======== SUPPLIED MATERIAL ========

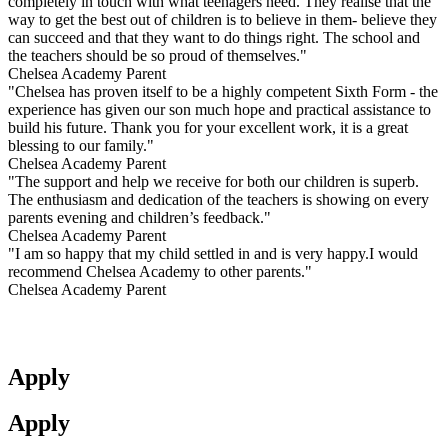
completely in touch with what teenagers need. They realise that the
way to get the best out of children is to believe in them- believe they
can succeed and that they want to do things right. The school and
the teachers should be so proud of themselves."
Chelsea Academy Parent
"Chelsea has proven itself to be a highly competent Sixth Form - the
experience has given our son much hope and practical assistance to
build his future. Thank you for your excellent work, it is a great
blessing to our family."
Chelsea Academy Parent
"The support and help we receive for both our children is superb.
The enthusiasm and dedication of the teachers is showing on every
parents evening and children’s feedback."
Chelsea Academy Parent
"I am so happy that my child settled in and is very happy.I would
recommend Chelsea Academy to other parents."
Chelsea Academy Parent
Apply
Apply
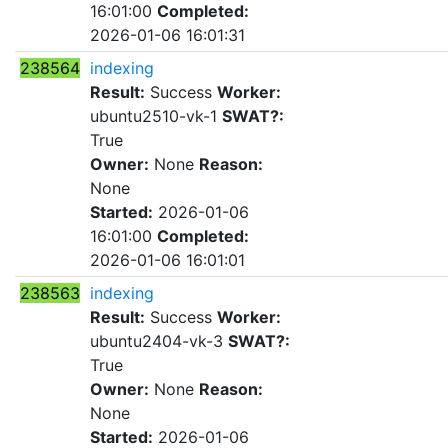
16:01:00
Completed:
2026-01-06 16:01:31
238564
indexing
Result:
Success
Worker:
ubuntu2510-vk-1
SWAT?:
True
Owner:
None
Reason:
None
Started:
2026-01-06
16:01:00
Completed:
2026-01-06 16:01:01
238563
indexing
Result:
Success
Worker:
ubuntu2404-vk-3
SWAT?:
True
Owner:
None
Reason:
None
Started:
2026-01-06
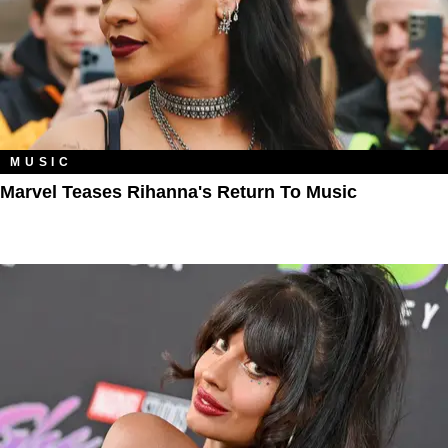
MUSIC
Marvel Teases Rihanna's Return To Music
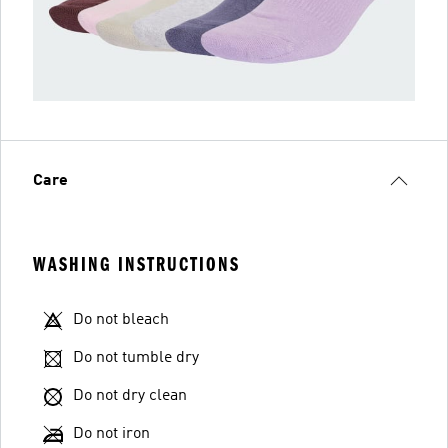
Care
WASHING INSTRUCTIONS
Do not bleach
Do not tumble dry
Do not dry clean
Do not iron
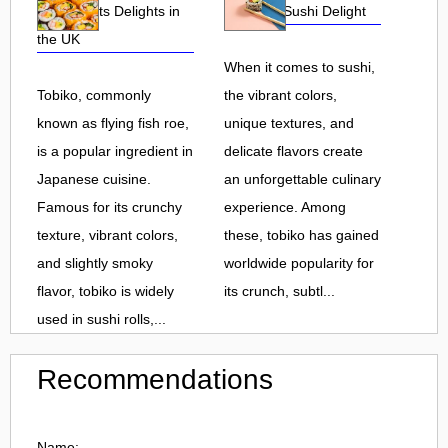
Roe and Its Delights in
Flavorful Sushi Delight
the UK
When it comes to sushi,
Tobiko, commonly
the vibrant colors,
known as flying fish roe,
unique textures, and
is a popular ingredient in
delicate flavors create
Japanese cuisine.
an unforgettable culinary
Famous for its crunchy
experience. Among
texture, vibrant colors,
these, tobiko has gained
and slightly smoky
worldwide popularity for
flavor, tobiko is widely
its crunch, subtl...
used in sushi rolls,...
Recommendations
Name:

========

| PROBLEM REQUIREMENTS |
Set down the lines from the one with "Famous for its crunchy" through the end of the data above. Keep each exactly as written and add no other line.

| PROBLEM SOLUTION |
Famous for its crunchy
experience. Among
texture, vibrant colors,
these, tobiko has gained
and slightly smoky
worldwide popularity for
flavor, tobiko is widely
its crunch, subtl...
used in sushi rolls,...
Recommendations
Name:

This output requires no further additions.